Perhaps partially true about the others mentioned but Mastodon and PixelFed in
particular seem to have been rarely out of the tech press, for the past year
or so. So much so that I have, in the past, asked how come they get so much
uncritical press coverage and concluded that they each have very active PR
departments.

Funnily enough, I've had a similarly titled draft of an article sitting on my
hard drive for months now, but never got around to knocking it into shape. My
TLDR; conclusion is that the Fediverse is 'doomed to fail' because it's based
on a fallacy of un-censorability and freedom from control by faceless
corporations; _" If you don't like the way it's [a fediverse server] run, you
can take your data elsewhere"_ being the oft-quoted mantra.

It's a fallacy because you simply can't 'take your data elsewhere'. Exporting
your data from Mastodon will export your settings and followers list --the two
easiest things to replicate elsewhere. Your actual posts are not able to be
exported. So, if you move servers, you essentially lose everything you've
invested in Mastodon, just like you would if you moved from Twitter to
Mastodon or A.N.Other social network, in the first place.

I'm not sure if a similar situation exists with PixelFed. I never even got so
far as trying that one, when I signed up and then found out there was no way
to import my existing photos from Instagram. Which raises the other reason why
these new kids on the block are doomed to fail: None of them provide a way for
you to import your existing data from the 'big boy' social networks they're
seeking to replace and hoping people you will switch from.

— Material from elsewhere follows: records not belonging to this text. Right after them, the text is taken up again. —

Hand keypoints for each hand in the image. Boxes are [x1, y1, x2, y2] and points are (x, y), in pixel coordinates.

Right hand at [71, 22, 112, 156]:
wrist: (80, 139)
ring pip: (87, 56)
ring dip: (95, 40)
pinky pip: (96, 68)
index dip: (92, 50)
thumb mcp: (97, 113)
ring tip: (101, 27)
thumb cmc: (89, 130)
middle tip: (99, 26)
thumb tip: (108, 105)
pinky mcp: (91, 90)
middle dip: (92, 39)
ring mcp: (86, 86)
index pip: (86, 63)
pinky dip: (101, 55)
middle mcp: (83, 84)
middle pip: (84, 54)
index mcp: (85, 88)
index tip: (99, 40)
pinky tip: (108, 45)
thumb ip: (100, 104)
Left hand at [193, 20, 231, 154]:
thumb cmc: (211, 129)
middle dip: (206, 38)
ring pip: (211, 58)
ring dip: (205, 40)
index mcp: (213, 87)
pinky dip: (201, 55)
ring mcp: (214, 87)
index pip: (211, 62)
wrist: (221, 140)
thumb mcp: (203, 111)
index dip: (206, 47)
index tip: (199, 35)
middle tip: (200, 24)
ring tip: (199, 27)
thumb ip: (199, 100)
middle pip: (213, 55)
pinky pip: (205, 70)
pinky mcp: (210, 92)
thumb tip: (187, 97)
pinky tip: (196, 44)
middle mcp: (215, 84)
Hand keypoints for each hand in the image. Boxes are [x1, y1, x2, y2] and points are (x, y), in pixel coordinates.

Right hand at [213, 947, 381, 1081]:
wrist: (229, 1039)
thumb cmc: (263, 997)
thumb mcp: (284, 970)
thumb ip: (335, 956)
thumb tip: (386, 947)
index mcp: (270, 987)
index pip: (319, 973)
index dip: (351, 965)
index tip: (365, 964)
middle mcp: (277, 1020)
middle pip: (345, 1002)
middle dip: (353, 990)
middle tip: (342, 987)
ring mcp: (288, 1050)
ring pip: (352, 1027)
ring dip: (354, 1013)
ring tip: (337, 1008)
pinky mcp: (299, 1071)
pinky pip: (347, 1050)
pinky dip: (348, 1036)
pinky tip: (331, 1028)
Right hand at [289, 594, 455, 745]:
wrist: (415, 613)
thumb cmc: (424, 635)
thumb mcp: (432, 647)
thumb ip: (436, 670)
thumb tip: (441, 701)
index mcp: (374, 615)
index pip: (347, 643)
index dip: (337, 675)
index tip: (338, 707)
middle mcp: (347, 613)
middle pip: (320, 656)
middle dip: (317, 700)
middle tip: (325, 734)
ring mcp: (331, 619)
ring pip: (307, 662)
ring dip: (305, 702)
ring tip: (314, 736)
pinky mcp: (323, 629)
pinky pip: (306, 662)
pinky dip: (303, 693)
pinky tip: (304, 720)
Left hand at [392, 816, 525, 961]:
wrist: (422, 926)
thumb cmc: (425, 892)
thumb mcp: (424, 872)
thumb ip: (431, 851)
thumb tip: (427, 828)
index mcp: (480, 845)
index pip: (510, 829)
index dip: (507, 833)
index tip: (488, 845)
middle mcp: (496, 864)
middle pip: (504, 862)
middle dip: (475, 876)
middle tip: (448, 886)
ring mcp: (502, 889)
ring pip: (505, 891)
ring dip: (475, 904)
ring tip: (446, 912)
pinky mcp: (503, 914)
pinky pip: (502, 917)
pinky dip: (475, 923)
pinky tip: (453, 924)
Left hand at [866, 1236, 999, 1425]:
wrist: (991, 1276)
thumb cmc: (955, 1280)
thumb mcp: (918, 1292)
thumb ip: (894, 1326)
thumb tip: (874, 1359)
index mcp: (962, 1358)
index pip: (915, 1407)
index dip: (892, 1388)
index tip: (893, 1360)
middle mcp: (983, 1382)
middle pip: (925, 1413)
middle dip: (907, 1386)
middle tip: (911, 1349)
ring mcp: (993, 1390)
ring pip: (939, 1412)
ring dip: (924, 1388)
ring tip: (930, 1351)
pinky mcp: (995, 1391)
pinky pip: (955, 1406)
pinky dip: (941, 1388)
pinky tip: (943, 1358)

Here's an issue about this on PixelFed's Github from Jan 2019, which makes
this particular point in more detail [0]. as you can see, Pixelfed's response
was a vague _" It's on the roadmap"_ and, a year later, to close the issue. As
far as I'm aware, there is still no way to import your existing Instagram
photos to PixelFed.

The above is also true of Mastodon; no Twitter import there.

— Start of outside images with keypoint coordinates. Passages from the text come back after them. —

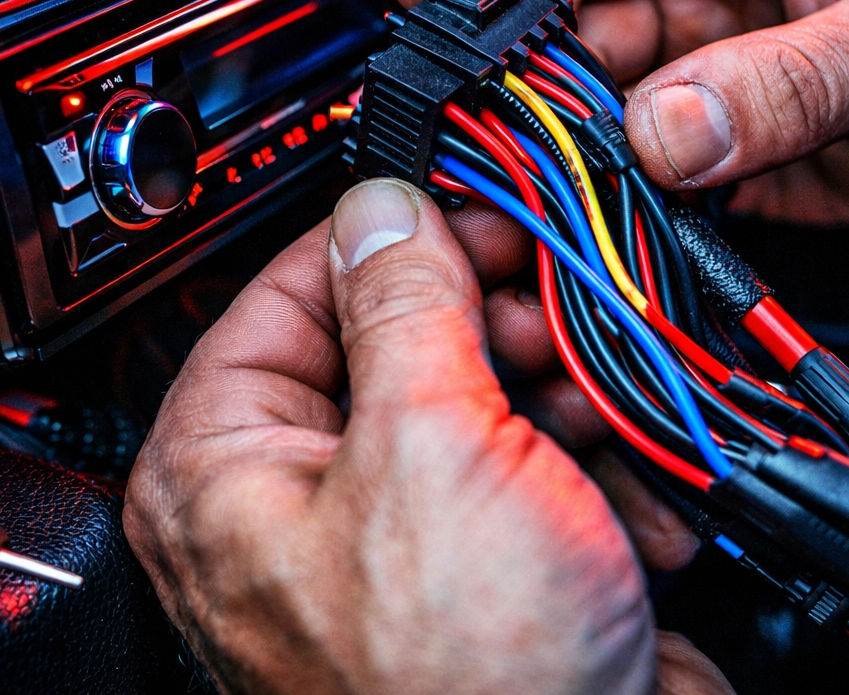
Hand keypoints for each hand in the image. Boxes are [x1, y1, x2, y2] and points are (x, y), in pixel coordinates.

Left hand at [124, 179, 732, 694]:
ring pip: (468, 405)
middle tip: (550, 306)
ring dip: (555, 399)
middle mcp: (291, 504)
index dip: (384, 235)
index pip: (286, 291)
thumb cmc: (462, 687)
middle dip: (490, 326)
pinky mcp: (473, 578)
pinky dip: (583, 477)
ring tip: (601, 420)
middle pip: (389, 343)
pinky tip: (623, 505)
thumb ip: (405, 306)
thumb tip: (384, 207)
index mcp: (225, 467)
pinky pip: (518, 480)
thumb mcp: (430, 448)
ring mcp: (388, 544)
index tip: (464, 202)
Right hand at [394, 0, 848, 223]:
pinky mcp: (687, 118)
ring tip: (507, 161)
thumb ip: (799, 77)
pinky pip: (605, 143)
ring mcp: (681, 35)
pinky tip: (559, 198)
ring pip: (560, 66)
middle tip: (460, 95)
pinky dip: (574, 174)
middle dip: (490, 33)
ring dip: (525, 116)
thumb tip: (668, 130)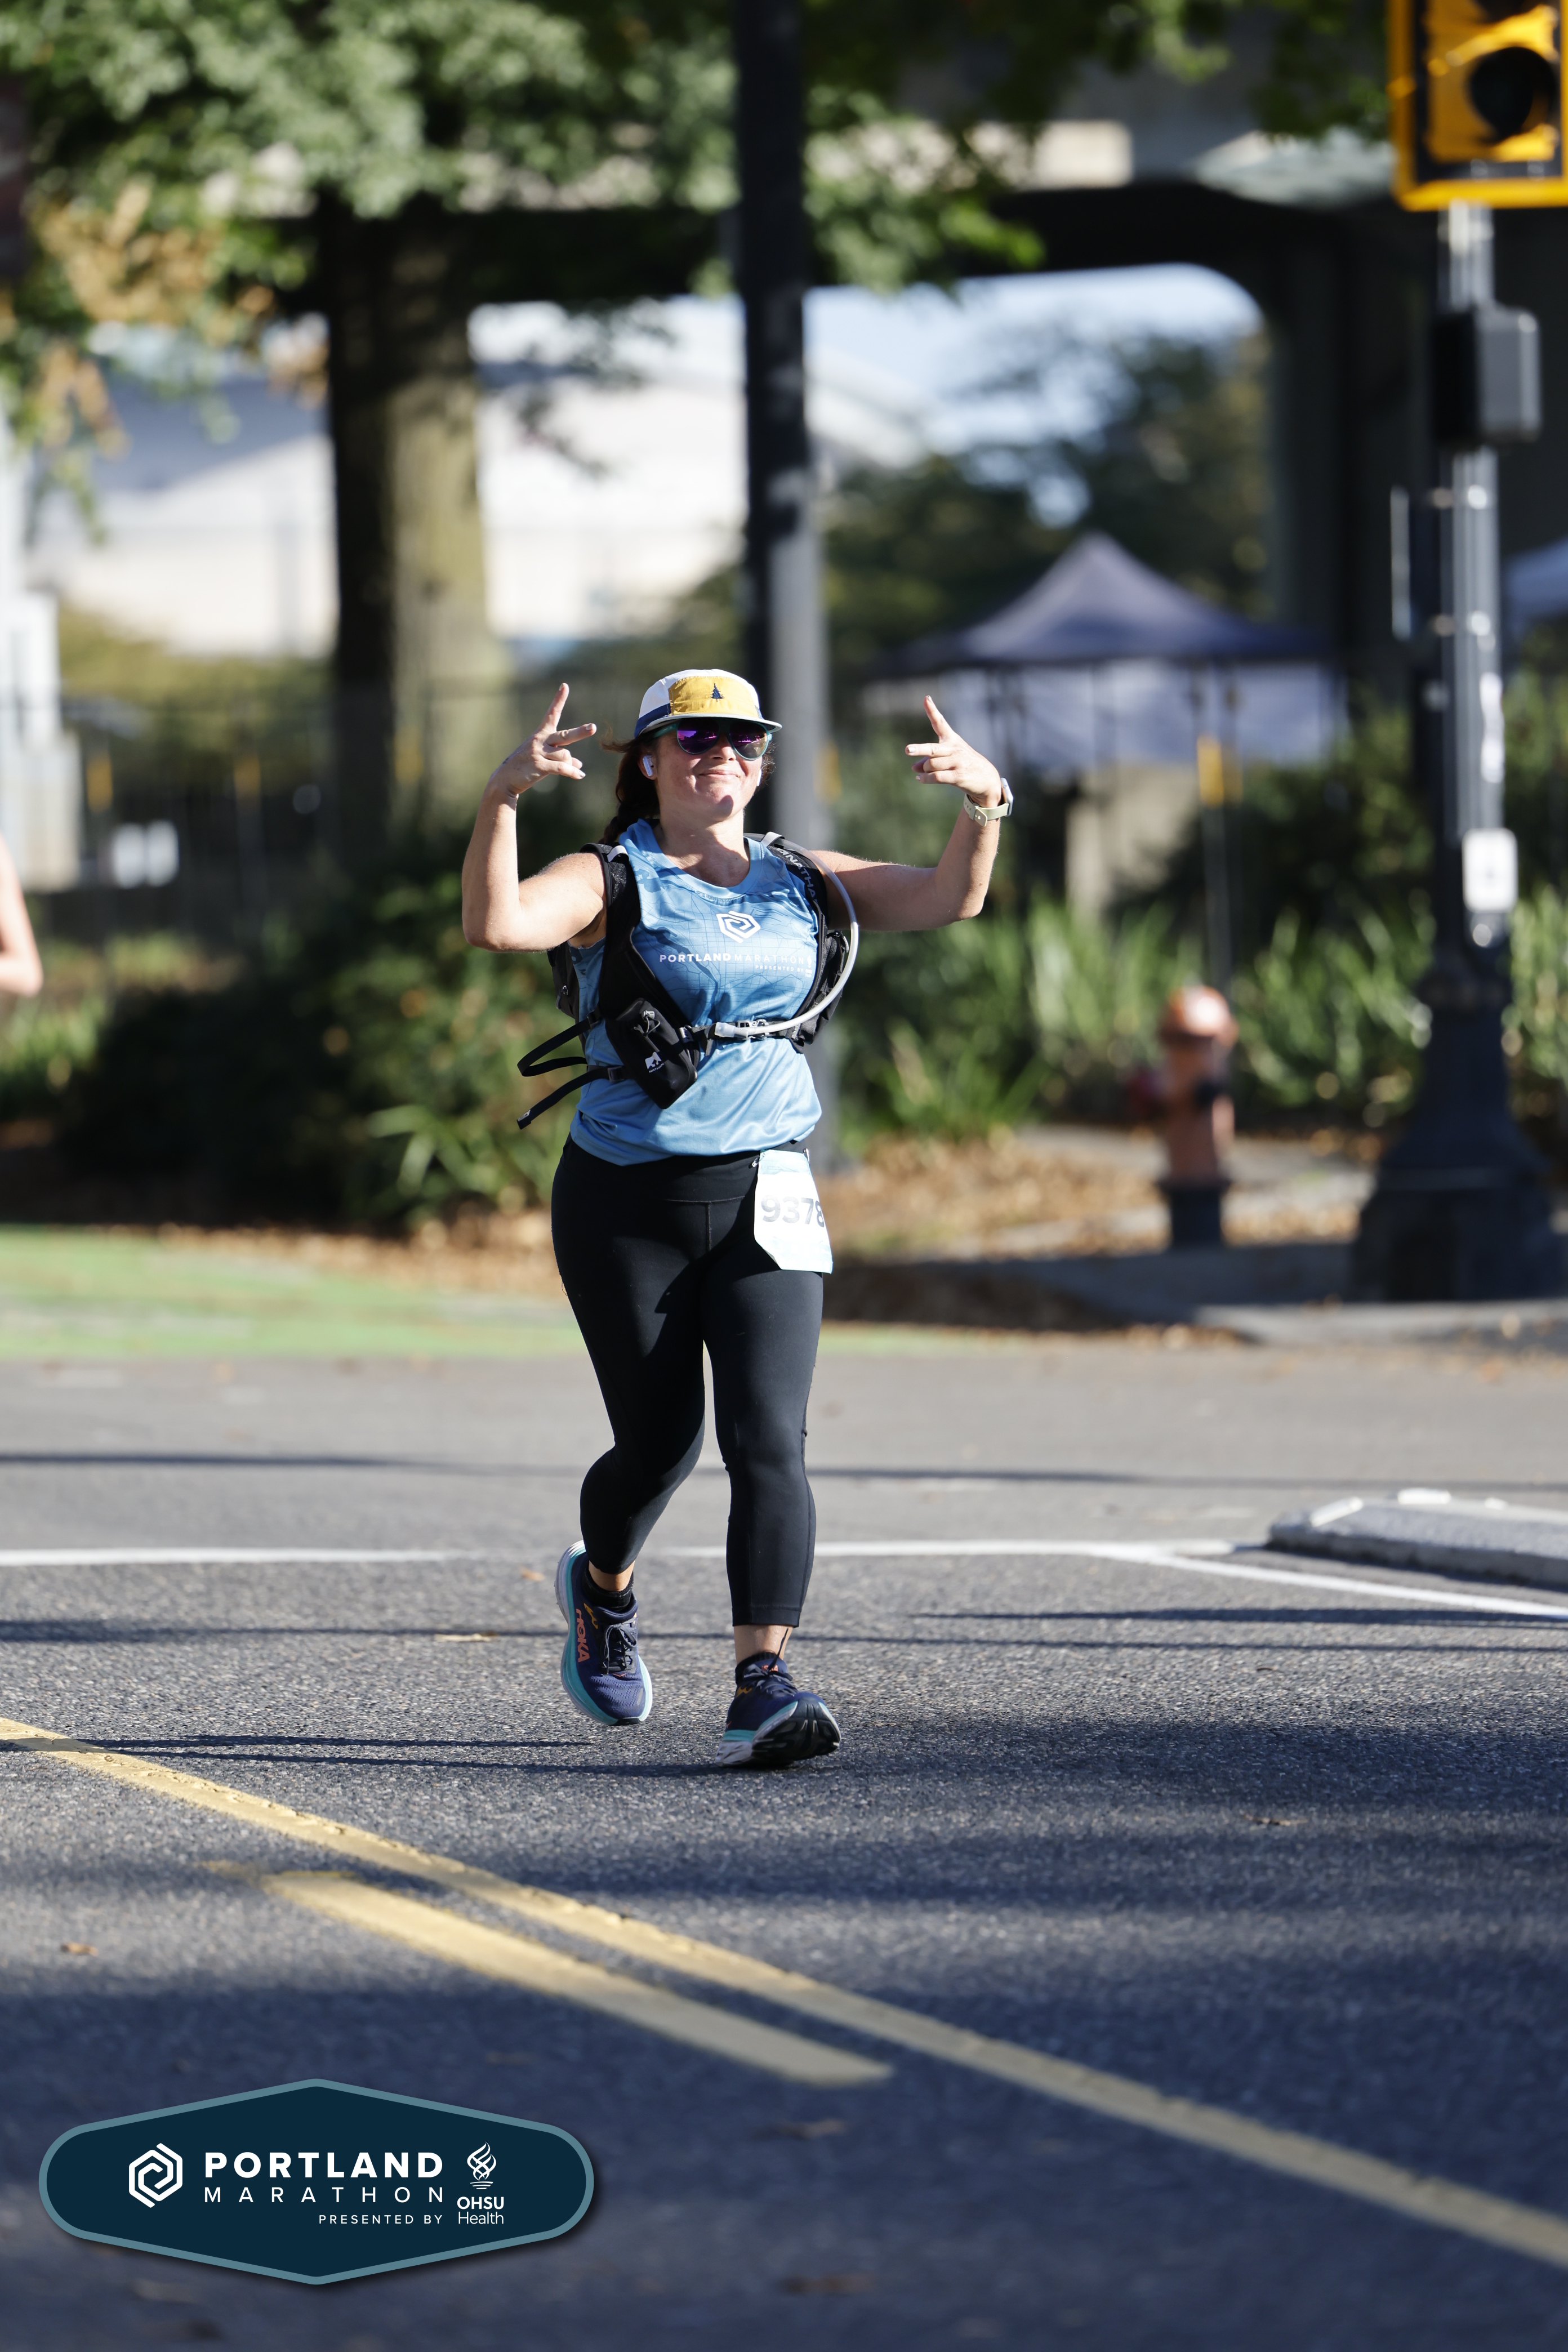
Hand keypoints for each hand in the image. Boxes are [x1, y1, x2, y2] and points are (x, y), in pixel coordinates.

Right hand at [486, 684, 595, 800]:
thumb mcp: (543, 759)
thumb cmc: (525, 767)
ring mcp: (539, 752)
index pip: (552, 714)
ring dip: (570, 765)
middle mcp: (541, 740)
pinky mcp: (539, 765)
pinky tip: (580, 775)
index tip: (565, 686)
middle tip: (593, 727)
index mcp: (541, 734)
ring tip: (572, 771)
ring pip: (566, 756)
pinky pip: (562, 768)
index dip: (559, 700)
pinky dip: (572, 772)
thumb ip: (562, 759)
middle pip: (565, 736)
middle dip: (580, 732)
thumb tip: (580, 765)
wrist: (506, 779)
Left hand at [904, 697, 1002, 807]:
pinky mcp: (958, 776)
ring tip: (922, 773)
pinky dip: (926, 778)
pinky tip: (920, 778)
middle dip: (919, 749)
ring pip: (931, 765)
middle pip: (933, 749)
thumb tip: (913, 768)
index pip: (940, 722)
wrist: (986, 778)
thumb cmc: (963, 765)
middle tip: (907, 750)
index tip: (926, 698)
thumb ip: (929, 761)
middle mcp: (954, 749)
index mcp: (951, 739)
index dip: (932, 710)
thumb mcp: (948, 759)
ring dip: (924, 770)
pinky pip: (936, 776)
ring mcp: (957, 762)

In addition to those two glaring problems, the Fediverse is also touted as the
answer to corporate censorship and hailed as a defender of free speech. Yet
the same freedom loving Fediverse quickly closed ranks in attempt to freeze
out Gab.com, when Gab adopted Mastodon; firstly by refusing to list Gab's
servers in their Mastodon instance directories --in spite of Gab.com having
the largest number of users-- and, secondly, by releasing updates to several
Android and iOS Mastodon client apps, so that they would no longer connect to
Gab's servers, even if the app user manually entered the server info. So much
for 'individual freedom of choice, not dictated by corporations'!

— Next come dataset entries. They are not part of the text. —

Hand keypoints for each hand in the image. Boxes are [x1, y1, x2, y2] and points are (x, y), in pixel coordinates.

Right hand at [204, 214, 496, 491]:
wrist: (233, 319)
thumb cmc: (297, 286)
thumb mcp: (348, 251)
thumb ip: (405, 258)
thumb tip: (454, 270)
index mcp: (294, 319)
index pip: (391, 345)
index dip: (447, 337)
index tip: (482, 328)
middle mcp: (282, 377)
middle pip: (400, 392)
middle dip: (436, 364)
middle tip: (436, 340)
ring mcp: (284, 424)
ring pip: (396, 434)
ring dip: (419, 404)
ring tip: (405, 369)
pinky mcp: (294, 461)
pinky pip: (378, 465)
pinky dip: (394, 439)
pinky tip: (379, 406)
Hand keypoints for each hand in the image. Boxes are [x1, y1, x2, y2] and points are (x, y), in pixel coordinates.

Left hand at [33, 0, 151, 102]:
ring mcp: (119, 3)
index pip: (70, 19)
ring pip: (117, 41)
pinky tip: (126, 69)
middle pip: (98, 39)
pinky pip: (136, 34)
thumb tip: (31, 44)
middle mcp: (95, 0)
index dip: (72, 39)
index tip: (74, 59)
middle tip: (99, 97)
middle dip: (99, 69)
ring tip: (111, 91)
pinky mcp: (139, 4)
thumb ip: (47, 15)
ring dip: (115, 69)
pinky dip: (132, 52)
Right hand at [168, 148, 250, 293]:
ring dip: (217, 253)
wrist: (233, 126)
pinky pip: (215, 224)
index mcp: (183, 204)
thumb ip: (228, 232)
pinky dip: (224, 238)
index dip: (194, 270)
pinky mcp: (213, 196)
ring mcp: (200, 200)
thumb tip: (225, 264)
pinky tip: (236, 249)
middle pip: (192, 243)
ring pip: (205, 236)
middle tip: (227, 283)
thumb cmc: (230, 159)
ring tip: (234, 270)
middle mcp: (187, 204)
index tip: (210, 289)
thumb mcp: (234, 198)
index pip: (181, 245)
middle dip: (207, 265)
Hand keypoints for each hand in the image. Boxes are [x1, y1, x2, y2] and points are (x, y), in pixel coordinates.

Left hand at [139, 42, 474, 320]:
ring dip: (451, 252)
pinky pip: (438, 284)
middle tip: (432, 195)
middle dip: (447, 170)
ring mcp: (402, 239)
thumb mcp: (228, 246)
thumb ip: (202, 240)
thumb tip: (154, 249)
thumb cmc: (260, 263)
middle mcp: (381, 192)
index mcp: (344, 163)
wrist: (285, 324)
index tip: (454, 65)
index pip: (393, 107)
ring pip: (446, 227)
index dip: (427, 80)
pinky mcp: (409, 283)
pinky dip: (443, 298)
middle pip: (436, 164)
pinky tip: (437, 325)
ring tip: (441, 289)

That spat caused Gab to fork Mastodon and create their own version, Gab-Social
which, actually seems now to be more advanced and feature rich than the
official Mastodon software it split off from. So because of "politics",
regular Mastodon users lose out on advances made by Gab's coders and the
Fediverse is further diluted by having two different and incompatible versions
of their 'Twitter-Killer'. Yay! As if there weren't enough obstacles to mass
adoption already, let's add 'fragmentation' into the mix!

'Fediverse Doomed to Failure' is spot on!

[0][https://github.com/pixelfed/pixelfed/issues/765](https://github.com/pixelfed/pixelfed/issues/765)

[1][https://code.gab.com/gab/social/gab-
social/](https://code.gab.com/gab/social/gab-social/)